QUESTION 5 (20 Marks)
Consider a CUDA kernel routine reduceOp() below. This routine performs a parallel reduction operation, i.e., parallel summation of an array of integers with n elements. The routine does not make use of shared memory in each SM (or Stream Multiprocessor) and the reduction is done in-place, which means that the values in global memory are replaced by partial sums at each step.

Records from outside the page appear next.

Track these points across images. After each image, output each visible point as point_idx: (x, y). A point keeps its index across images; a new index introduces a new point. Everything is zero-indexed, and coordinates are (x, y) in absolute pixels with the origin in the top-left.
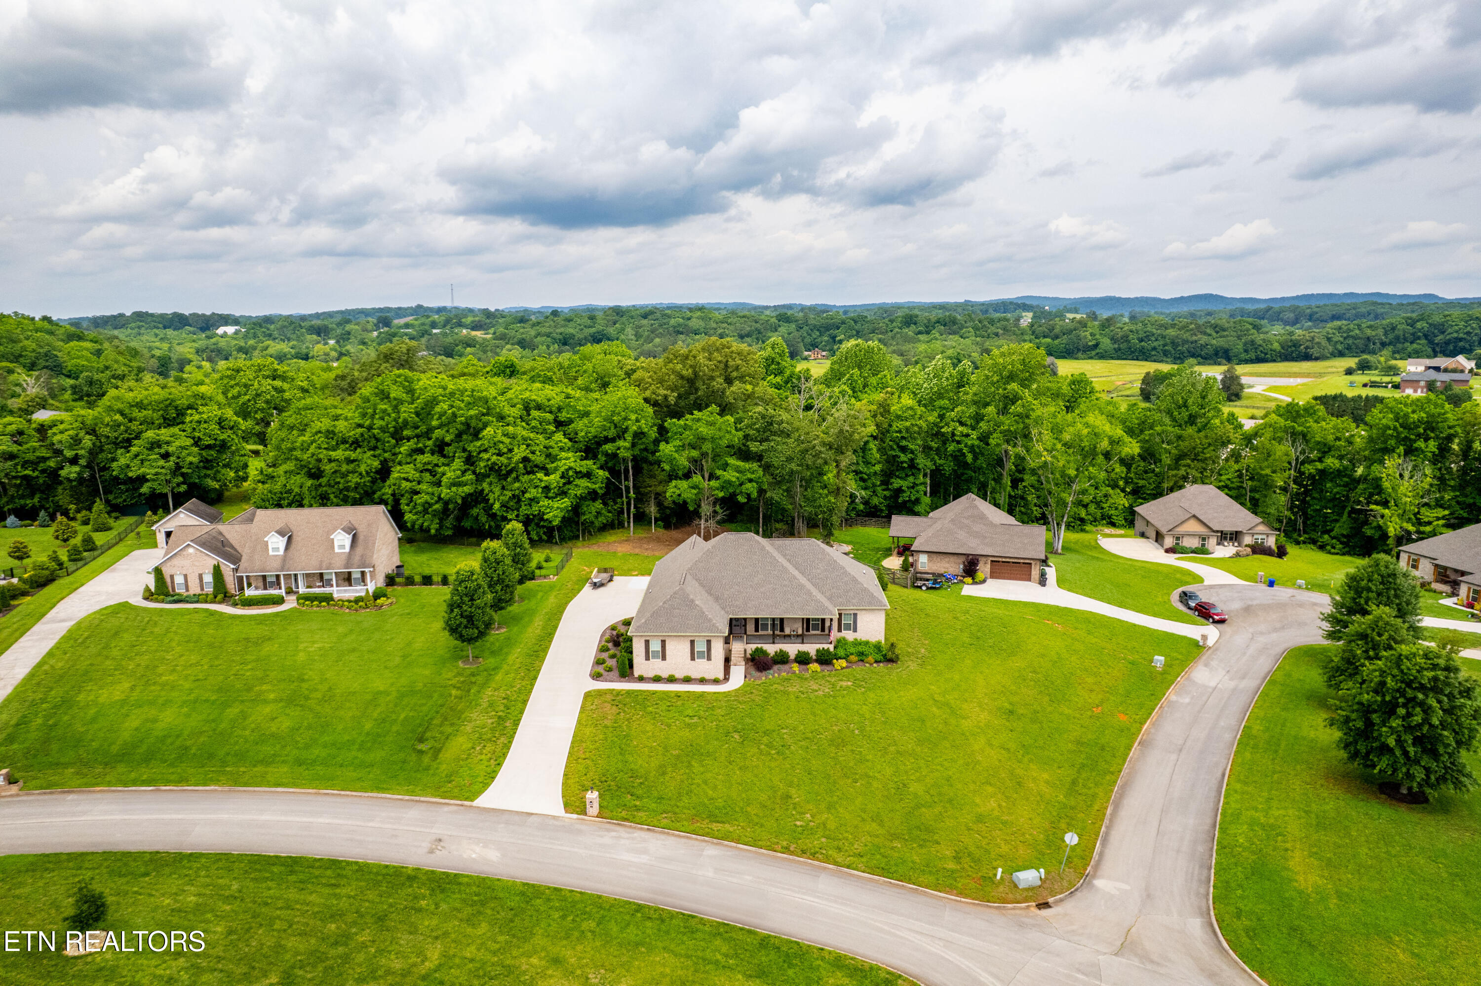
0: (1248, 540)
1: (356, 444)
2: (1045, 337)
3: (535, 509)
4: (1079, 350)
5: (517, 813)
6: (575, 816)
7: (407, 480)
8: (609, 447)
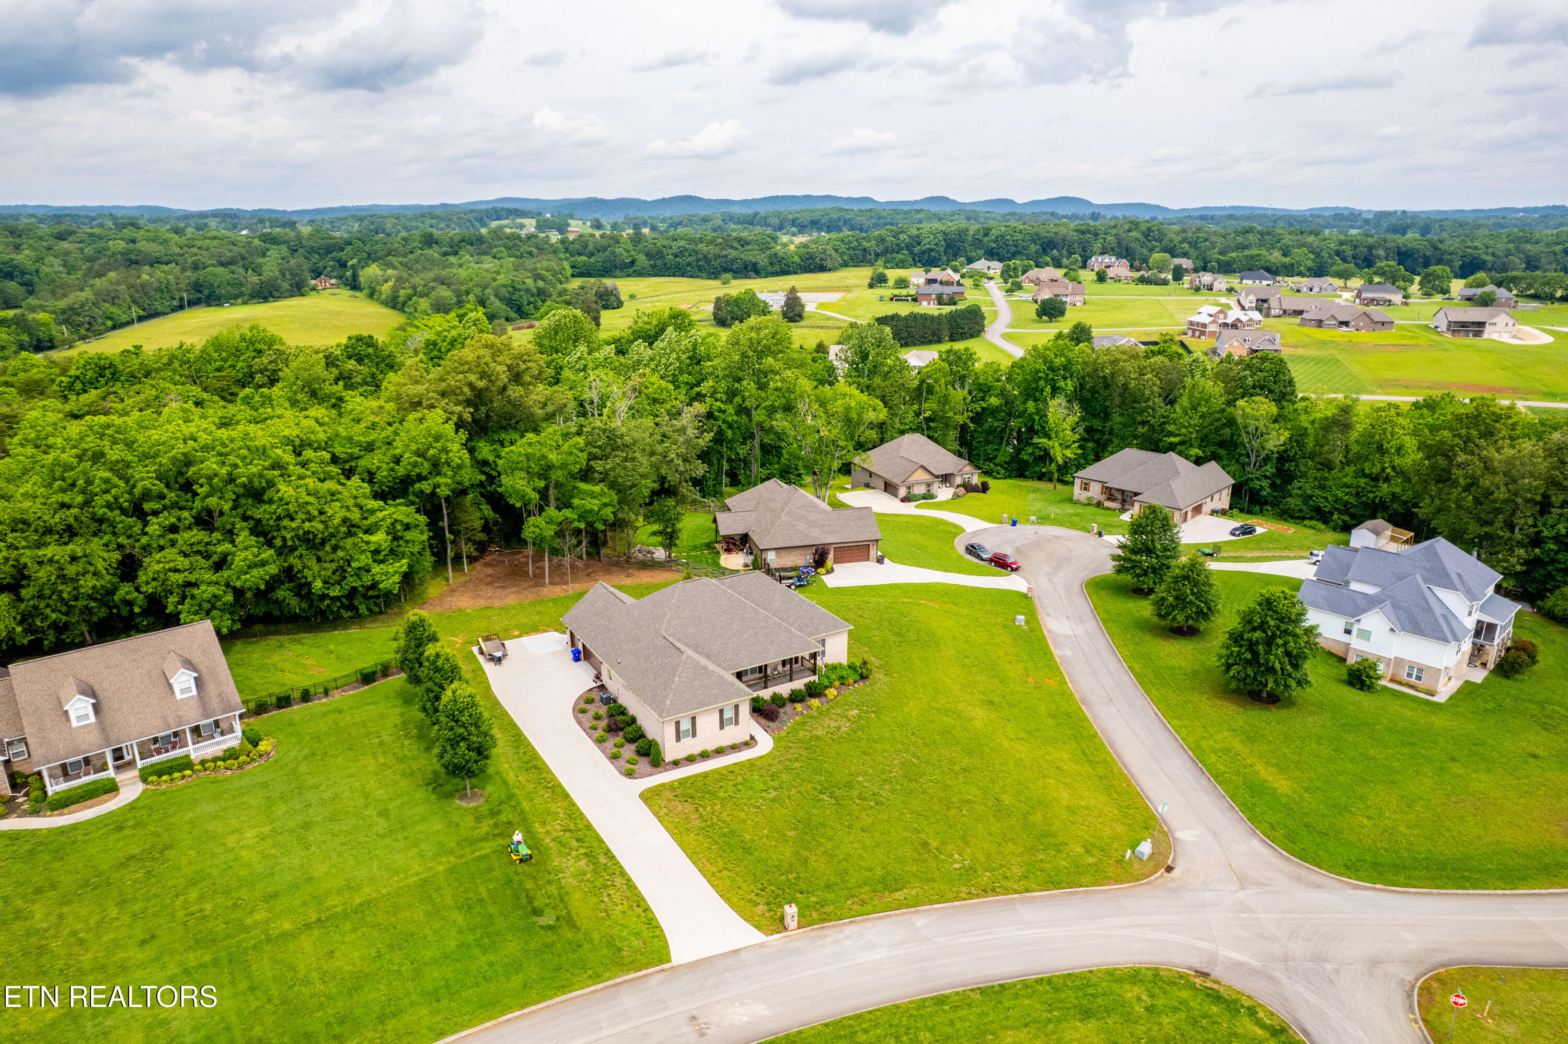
0: (958, 481)
1: (70, 532)
2: (580, 254)
3: (367, 579)
4: (616, 267)
5: (722, 955)
6: (778, 936)
7: (176, 571)
8: (426, 487)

__global__ void reduceOp(int *g_idata, int *g_odata, unsigned int n)
{
// set thread ID
unsigned int tid = threadIdx.x;
unsigned int idx = blockIdx.x * blockDim.x + threadIdx.x;
// convert global data pointer to the local pointer of this block
int *idata = g_idata + blockIdx.x*blockDim.x;
// boundary check
if(idx >= n) return;
// in-place reduction in global memory
for (int stride = 1; stride < blockDim.x; stride *= 2) {
int index = 2 * stride * tid;
if (index < blockDim.x) {
idata[index] += idata[index + stride];
}
// synchronize within threadblock
__syncthreads();
}
// write result for this block to global mem
if (tid == 0) g_odata[blockIdx.x] = idata[0];
}
You need to answer the following questions after analyzing the routine.
1) Describe how the parallel algorithm adopted by this routine works.
2) Discuss if there are any other shortcomings in this algorithm in addition to not using shared memory in each SM.
3) Based on your discussion, modify the routine to make it work more efficiently still for in-place reduction in global memory without making use of shared memory in each SM.
4) Justify your modifications, i.e., discuss why your modifications can enhance the performance of the original routine.